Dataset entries

=-=-=-=-=

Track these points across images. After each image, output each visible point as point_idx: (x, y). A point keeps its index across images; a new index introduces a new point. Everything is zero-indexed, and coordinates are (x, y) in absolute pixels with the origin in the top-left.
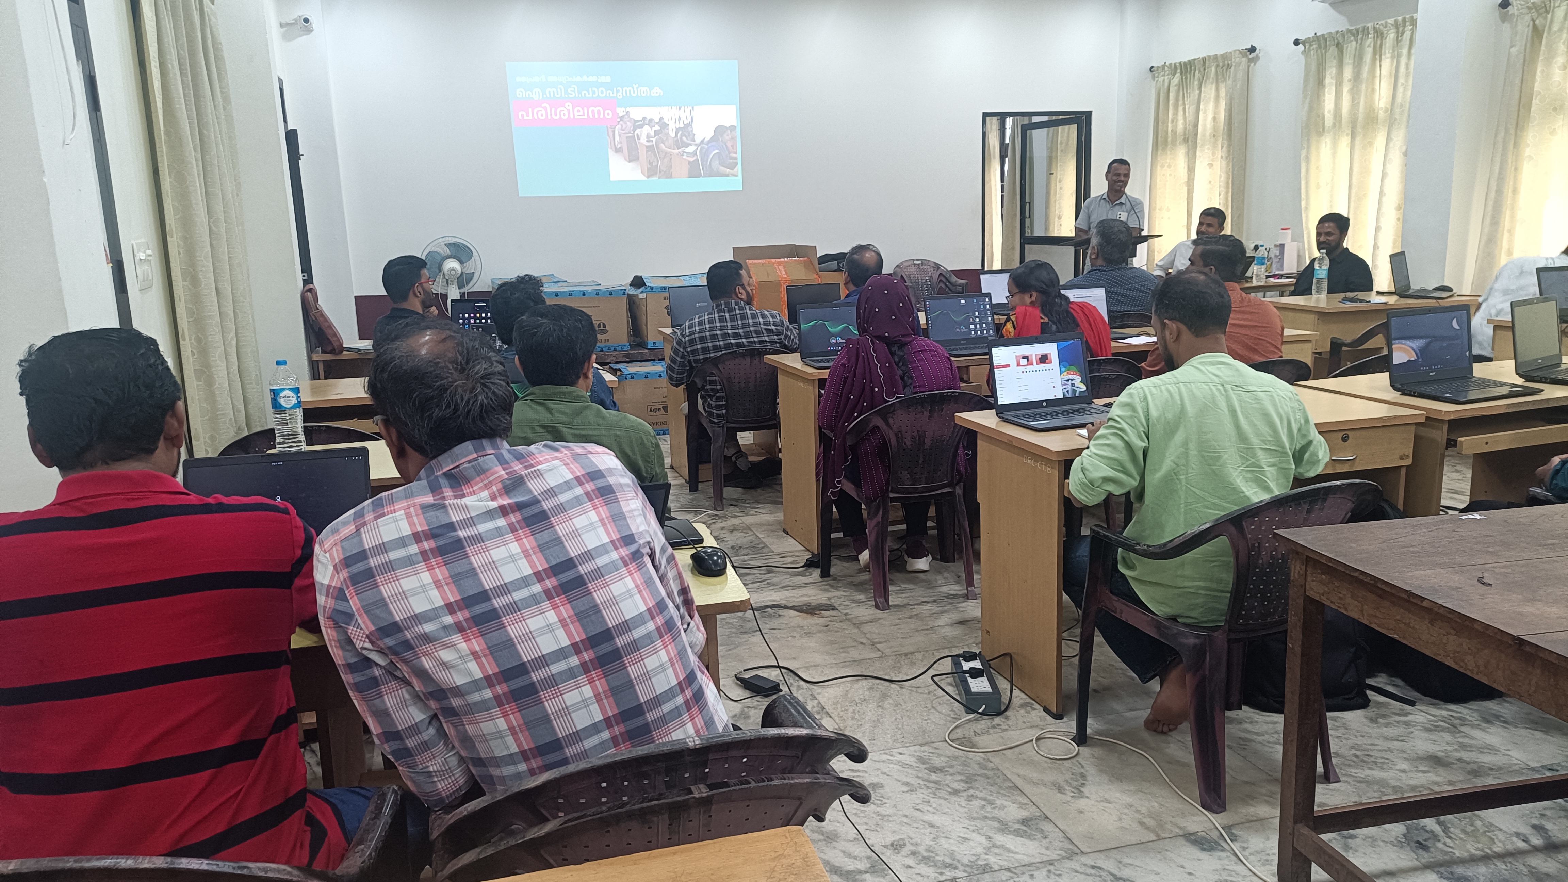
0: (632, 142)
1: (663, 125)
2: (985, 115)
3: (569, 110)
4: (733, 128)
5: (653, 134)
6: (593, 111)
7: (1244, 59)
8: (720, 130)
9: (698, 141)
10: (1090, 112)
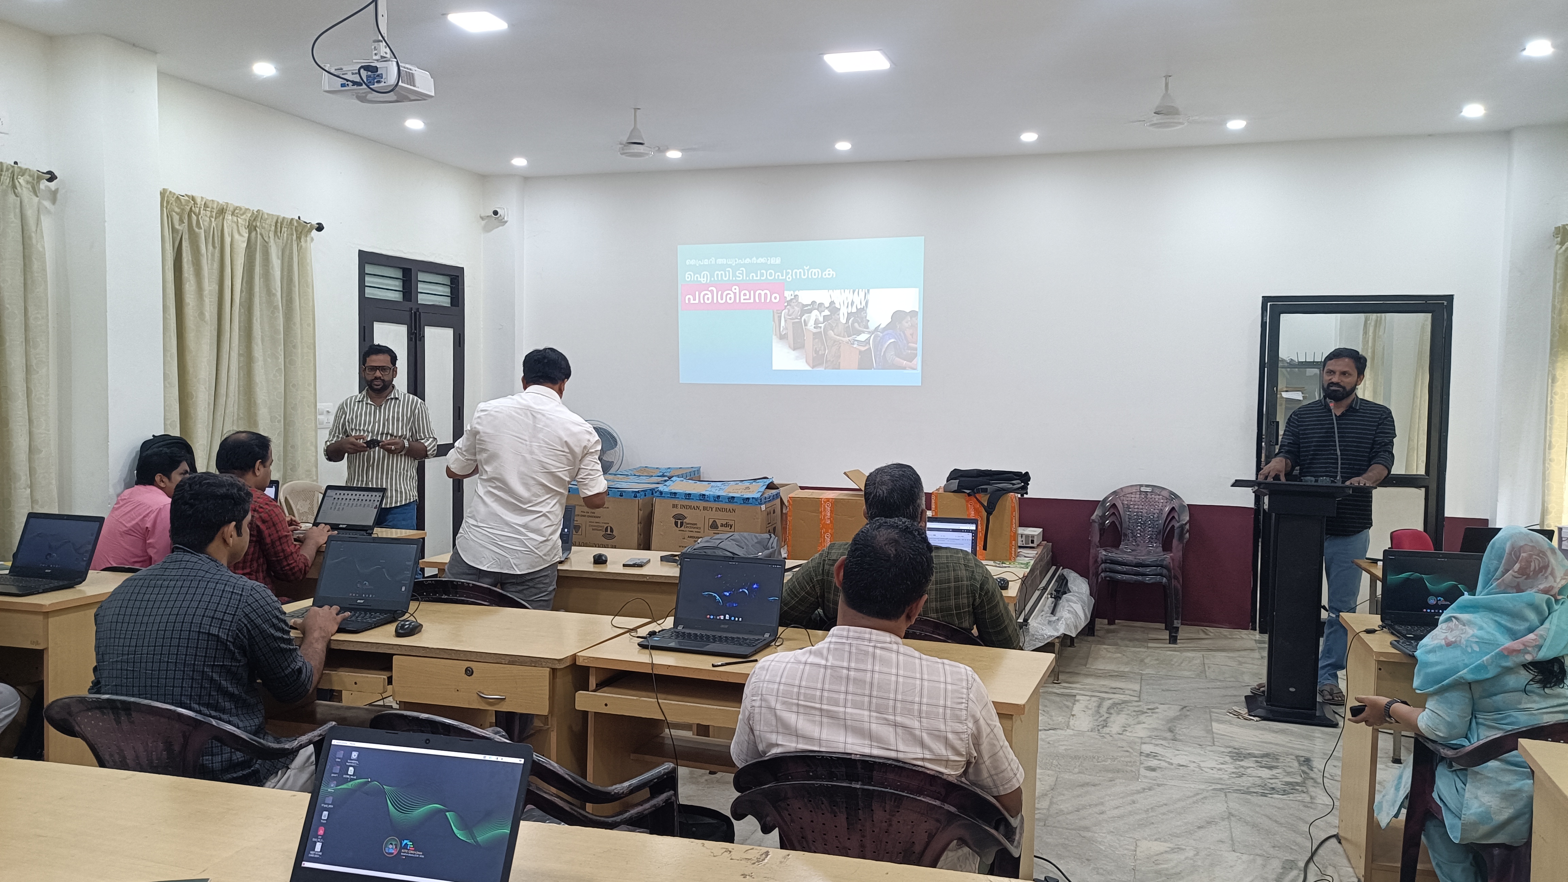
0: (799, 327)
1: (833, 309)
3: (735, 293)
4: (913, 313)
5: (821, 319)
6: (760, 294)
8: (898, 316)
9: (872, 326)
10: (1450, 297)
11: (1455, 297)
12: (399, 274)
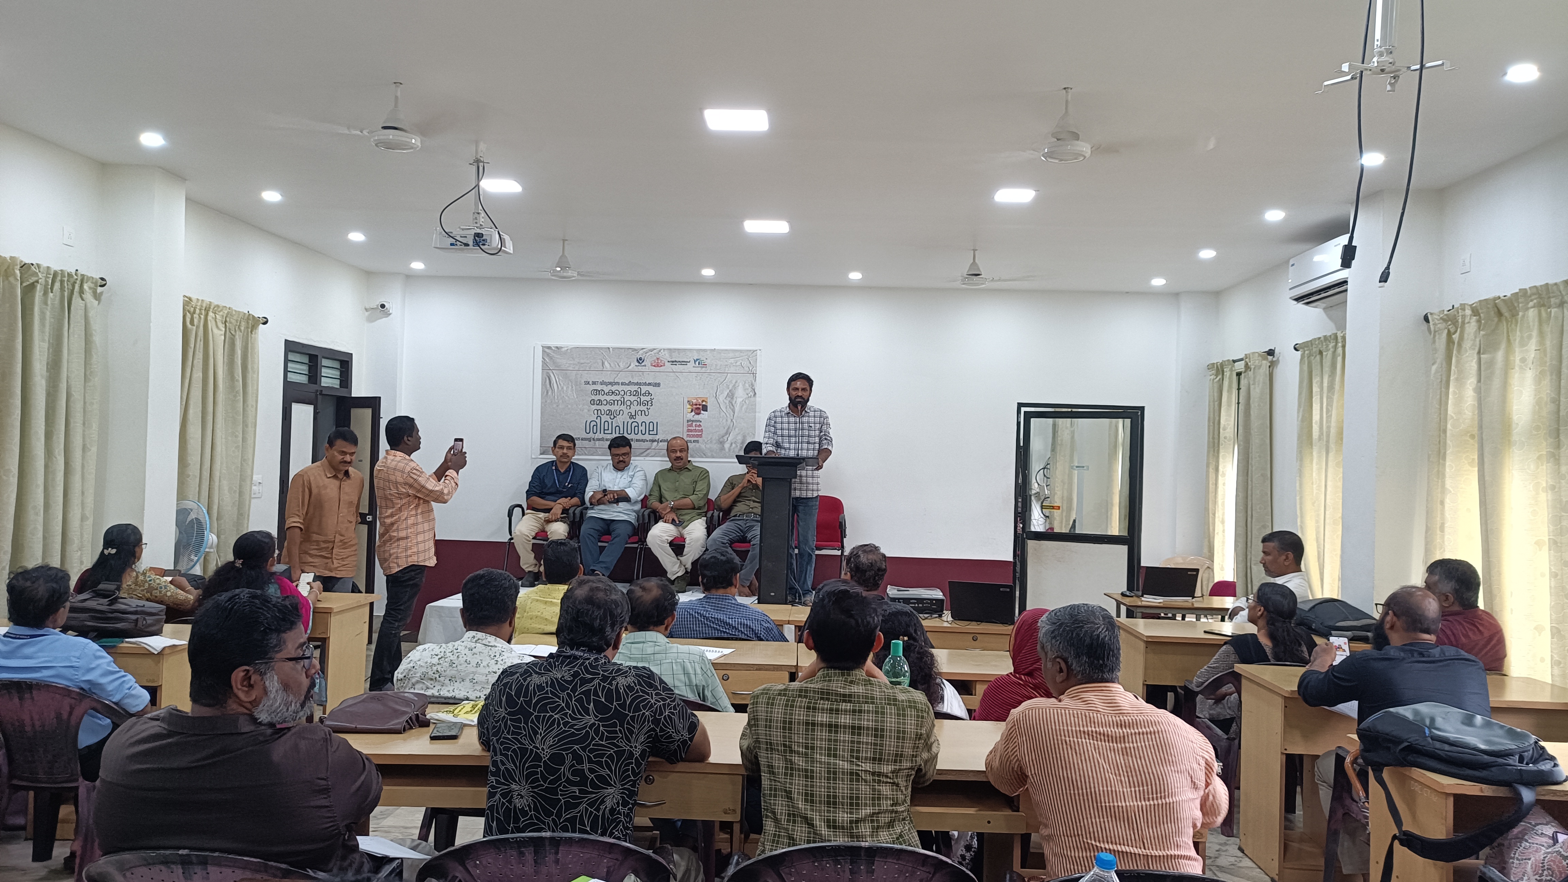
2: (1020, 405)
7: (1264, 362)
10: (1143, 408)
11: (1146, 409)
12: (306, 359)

=-=-=-=-=

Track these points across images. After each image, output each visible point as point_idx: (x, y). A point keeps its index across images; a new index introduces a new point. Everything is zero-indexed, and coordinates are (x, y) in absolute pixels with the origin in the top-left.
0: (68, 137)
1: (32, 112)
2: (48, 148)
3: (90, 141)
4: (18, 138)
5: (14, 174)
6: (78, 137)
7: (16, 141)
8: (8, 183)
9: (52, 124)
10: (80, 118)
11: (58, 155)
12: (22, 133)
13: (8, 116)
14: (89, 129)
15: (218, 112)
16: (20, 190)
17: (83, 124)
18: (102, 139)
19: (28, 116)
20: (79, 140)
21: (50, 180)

=-=-=-=-=

Starting with the line that holds "4: (18, 138)" and ending with the line that holds "21: (50, 180)", retype every line in the data above exactly, and nothing else.

4: (18, 138)
5: (14, 174)
6: (78, 137)
7: (16, 141)
8: (8, 183)
9: (52, 124)
10: (80, 118)
11: (58, 155)
12: (22, 133)
13: (8, 116)
14: (89, 129)
15: (218, 112)
16: (20, 190)
17: (83, 124)
18: (102, 139)
19: (28, 116)
20: (79, 140)
21: (50, 180)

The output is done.